Jerusalem Throne Games explores the political battle for power to succeed David expressed through selected stories from the beginning of the Book of Genesis. In these confrontations, combatants wielded a new weapon of war that was changing the course of human history, the alphabet prose narrative.
With this weapon, competing factions battled for throne not with the blog, the op ed, the tweet or the essay, but through storytelling. In this book six of those stories from Gen. 4–11 are analysed through the lens of the succession of Solomon and the collapse of his kingdom. These stories are identified as “son” stories or supplements to the existing alphabet narrative from the time of David. They were written by the various factions or priesthoods vying for power and are political in nature.
Each story, the Sons of Cain, the Sons of Seth, the Sons of God, the Sons of Noah, the Son of Cush (Nimrod), and the Sons of men (Tower of Babel), is reviewed through selected commentaries from ancient times to the leading ones of the 20th century. These tensions raised highlight the need to revise the Documentary Hypothesis, the traditional scholarly approach for understanding the writing of these stories.
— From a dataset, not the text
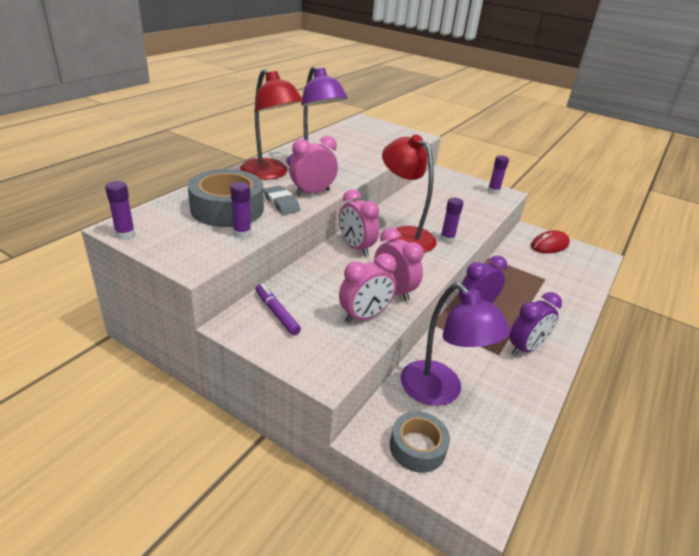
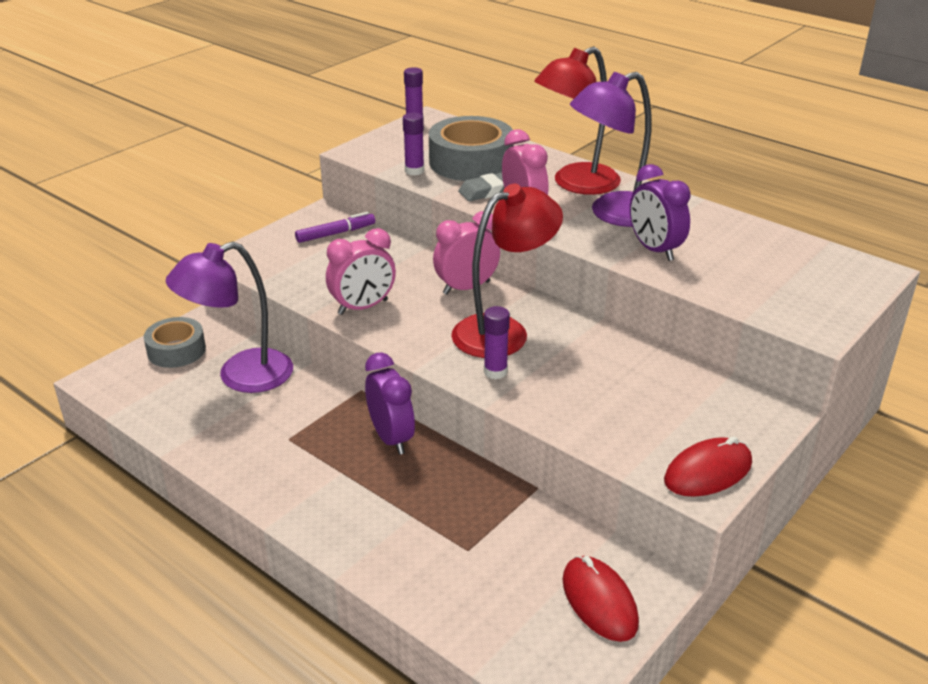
camera: 100 degrees right, 0 degrees up
(364, 316) = (318, 283): pink clock -> none
(493, 191) = (708, 472): purple glue stick -> red mouse
(525, 348) = (292, 468): purple clock -> purple clock (654, 250)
A new Documentary Hypothesis is proposed for the writer known as J, the traditional author of these six stories. It presents the creation of supplemental and interactive writing by the Levites, Zadokites, and Aaronids who battled for power to name, dominate, and influence the person on the throne. The story of Jerusalem throne games began with the death of David and continued for centuries. The goal in this book is to understand the creation and meaning of those stories in their original political context in the time of Solomon.